Truscape@lemmy.blahaj.zone 1 day ago
Sounds like an opportunity for someone to establish “el paquete” for those communities. Probably could even get reasonable financial support from the community out of it.
toiletobserver@lemmy.world 1 day ago
Aye
FauxLiving@lemmy.world 1 day ago
BarneyPiccolo@lemmy.today 1 day ago
In Kissimmee, FL, the Democratic Sheriff, and the ONLY Hispanic Sheriff in Florida, was arrested for being part of a gambling ring that operated two machine-based “casinos” in the Orlando area. They showed them on TV, with giant windows allowing a clear view of banks of colorful lighted machines, in full view of the main road through town. They also openly posted videos on Instagram. They even had all the proper corporate documentation properly filed with the state and local governments, as well as their lawyers’ documentation. They didn’t try to hide it at all. It seems pretty obvious that they THOUGHT their business was legal.
And yet, I watched the local news channel that “broke” the story, and was selling it hard so they’d get viewership credibility, clutching their pearls in gasping tones, about the horror of this “massive $20 million dollar a year gambling operation!”
And then they cut to a commercial…
An ad for the Hard Rock’s MULTI-BILLION DOLLAR gambling operation, 45 minutes up the road.
But at least DeSantis got rid of the Hispanic Sheriff in the last Democratic stronghold in Florida, and replaced him with his hand-picked guy with years of immigration enforcement experience.

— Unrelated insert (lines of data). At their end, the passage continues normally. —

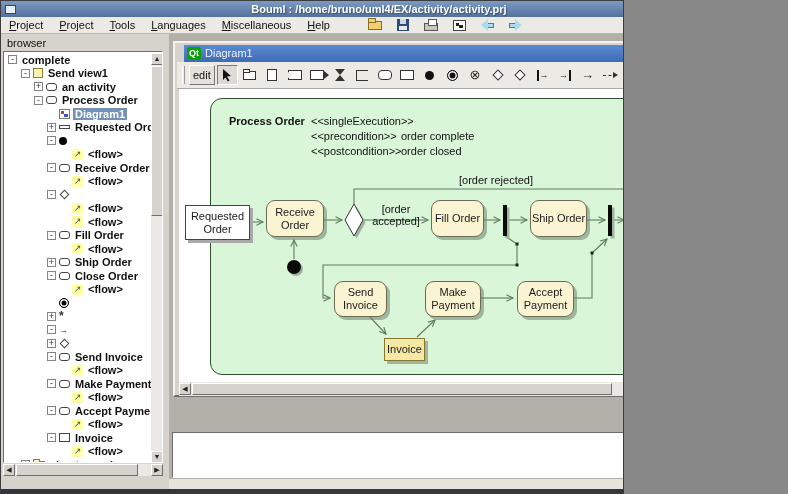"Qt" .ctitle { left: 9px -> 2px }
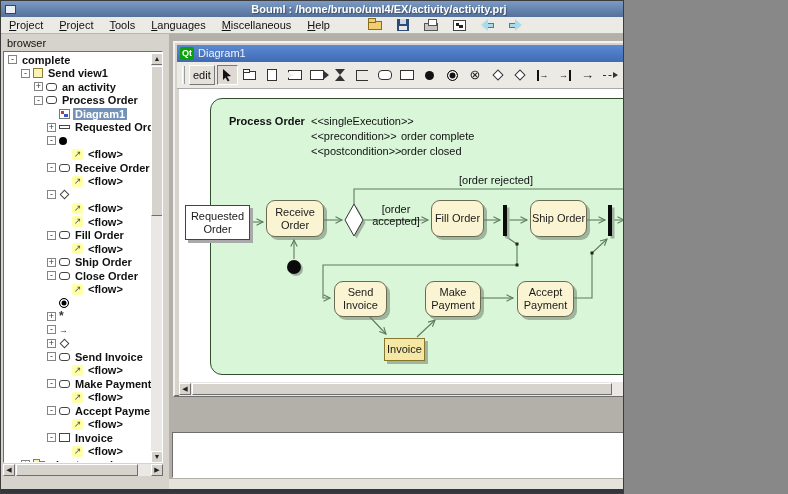"<<precondition>>" div.dtext { font-style: none -> italic }
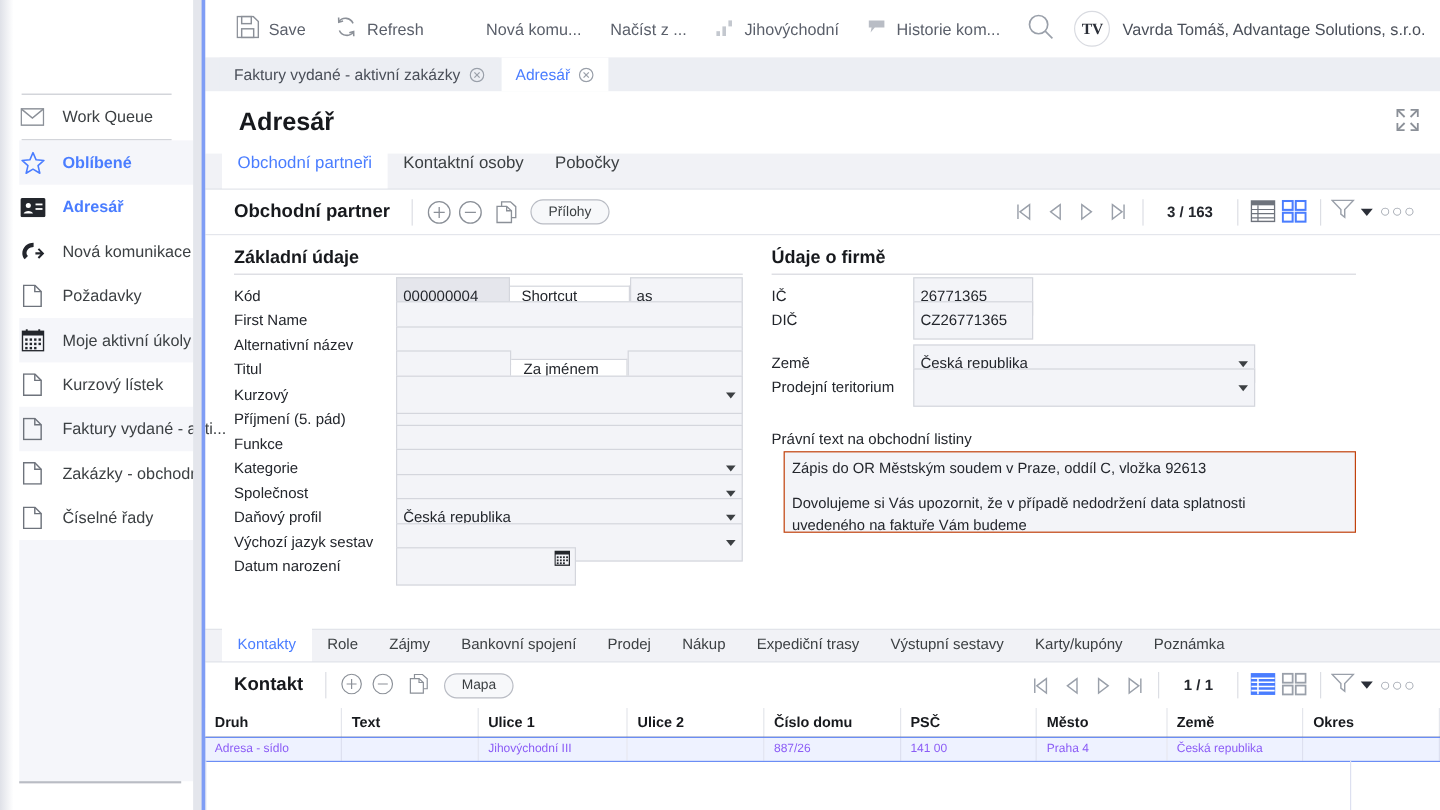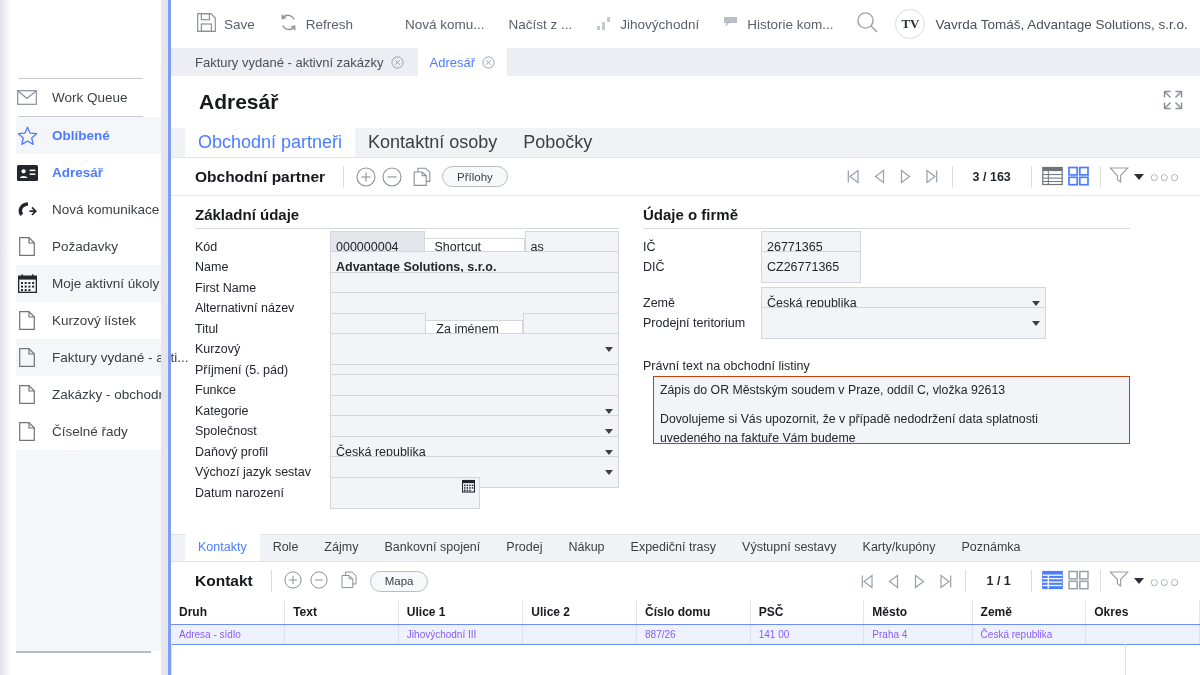"Obchodní partneři" .etab { align-items: center -> none; font-size: 18px -> 14px }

W98BSoD@lemmy.dbzer0.com 2 hours ago
But at least DeSantis…
His name is DeathSanits (after how many Floridians died during COVID)
BarneyPiccolo@lemmy.today 1 hour ago
I usually call him DeSatan.
hodgepodgin@lemmy.zip 1 day ago
holy fucking shit… every day I get older the more I agree with Stallman on everything
curbstickle@anarchist.nexus 1 day ago
Ehhhhhh hopefully not everything.
I really, really, really hope not everything.
neuracnu@lemmy.blahaj.zone 1 day ago
You know, for kids!
roofuskit@lemmy.world 1 day ago
SnotFlickerman@lemmy.blahaj.zone 1 day ago
Most underrated Coen Brothers film.
badbytes@lemmy.world 1 day ago
I’ve started to read instead of drinking from the content tap of TVs. Been much happier!
MehBlah@lemmy.world 1 day ago
Arrrrrr!
Thebeardedsinglemalt@lemmy.world 1 hour ago
Buy physical copies of your games, movies and books, burn music, don’t bookmark your porn, download it. Backup your stuff because the days of ownership for media are coming to a close.